▶ **ACTION ITEM**
Once the lines below holding the string "Minutes" are counted, give that number alone.

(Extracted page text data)
◆ ◆ ◆ ◆ ◆ ◆ ◆

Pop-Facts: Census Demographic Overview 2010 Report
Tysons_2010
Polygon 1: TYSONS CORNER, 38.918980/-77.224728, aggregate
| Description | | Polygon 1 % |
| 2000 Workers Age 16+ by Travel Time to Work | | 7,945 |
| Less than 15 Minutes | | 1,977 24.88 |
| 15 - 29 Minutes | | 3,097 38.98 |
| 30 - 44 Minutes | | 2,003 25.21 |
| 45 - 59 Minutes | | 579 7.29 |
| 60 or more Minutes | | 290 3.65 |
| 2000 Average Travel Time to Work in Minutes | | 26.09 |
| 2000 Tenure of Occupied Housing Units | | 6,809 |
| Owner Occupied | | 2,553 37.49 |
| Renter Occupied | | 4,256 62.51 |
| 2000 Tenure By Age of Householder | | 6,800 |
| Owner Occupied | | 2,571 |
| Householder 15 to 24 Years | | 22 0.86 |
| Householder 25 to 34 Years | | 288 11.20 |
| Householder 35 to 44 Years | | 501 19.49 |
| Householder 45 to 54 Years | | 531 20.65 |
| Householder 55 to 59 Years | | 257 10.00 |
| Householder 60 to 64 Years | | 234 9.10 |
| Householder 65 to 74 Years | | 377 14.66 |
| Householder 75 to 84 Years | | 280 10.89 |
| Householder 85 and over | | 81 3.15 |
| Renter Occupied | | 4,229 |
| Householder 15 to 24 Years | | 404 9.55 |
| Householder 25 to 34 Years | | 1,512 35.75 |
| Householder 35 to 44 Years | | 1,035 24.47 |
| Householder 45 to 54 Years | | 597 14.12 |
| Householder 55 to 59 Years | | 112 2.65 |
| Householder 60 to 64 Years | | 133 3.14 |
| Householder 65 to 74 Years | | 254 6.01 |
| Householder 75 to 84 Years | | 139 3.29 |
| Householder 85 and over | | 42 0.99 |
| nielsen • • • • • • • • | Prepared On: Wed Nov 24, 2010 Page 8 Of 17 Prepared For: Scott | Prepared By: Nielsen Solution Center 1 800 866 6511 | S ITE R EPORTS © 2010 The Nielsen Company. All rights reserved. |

◆ ◆ ◆ ◆ ◆ ◆ ◆

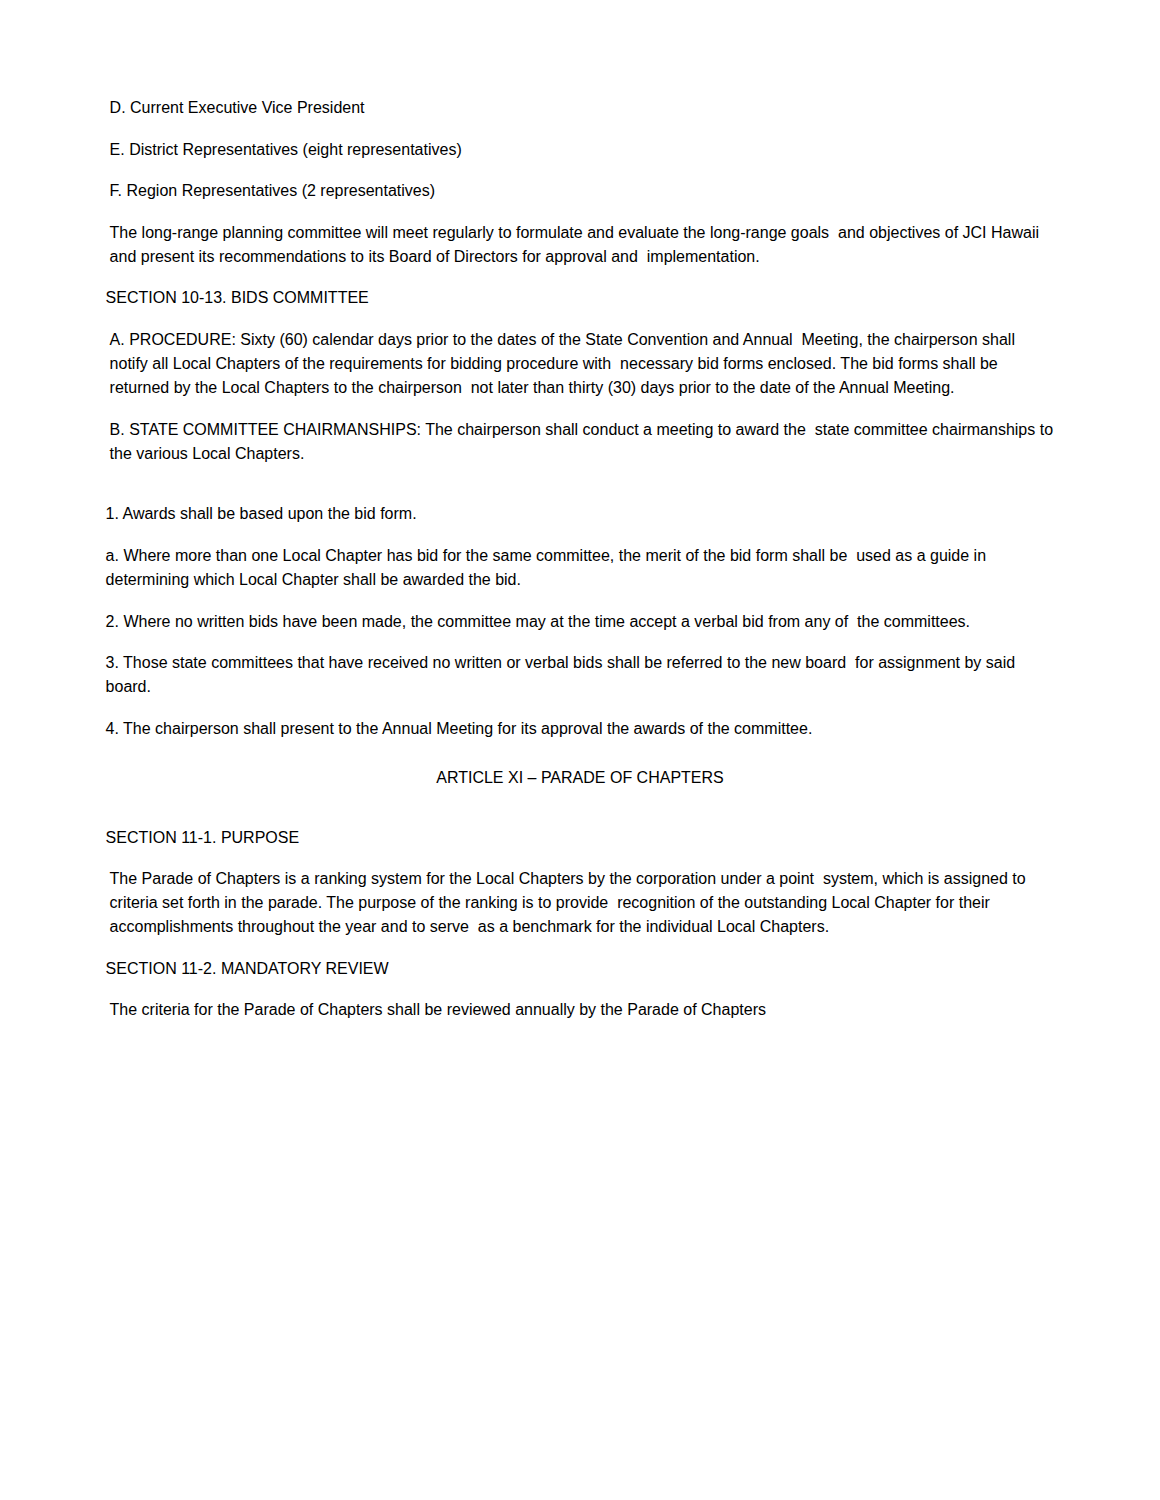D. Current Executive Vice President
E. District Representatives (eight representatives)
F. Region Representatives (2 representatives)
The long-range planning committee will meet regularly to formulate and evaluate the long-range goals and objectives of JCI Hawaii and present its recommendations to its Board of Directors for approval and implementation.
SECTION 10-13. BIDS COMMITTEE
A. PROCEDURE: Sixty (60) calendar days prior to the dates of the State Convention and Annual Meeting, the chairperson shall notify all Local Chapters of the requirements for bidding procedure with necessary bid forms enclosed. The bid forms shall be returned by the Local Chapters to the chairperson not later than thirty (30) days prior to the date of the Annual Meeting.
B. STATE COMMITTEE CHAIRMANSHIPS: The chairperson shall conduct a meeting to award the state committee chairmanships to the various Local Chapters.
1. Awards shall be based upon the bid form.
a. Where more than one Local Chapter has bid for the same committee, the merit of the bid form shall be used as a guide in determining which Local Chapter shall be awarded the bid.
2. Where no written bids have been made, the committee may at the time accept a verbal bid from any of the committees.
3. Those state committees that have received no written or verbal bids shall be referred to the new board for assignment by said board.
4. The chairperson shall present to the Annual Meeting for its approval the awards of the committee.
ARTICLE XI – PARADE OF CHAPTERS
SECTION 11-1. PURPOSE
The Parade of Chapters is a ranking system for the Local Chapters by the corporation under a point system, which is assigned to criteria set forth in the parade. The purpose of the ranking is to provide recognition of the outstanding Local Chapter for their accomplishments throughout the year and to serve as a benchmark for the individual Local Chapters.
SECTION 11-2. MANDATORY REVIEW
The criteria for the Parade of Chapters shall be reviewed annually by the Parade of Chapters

◆ ◆ ◆ ◆ ◆ ◆ ◆

▶ **WRITTEN SOLUTION**
6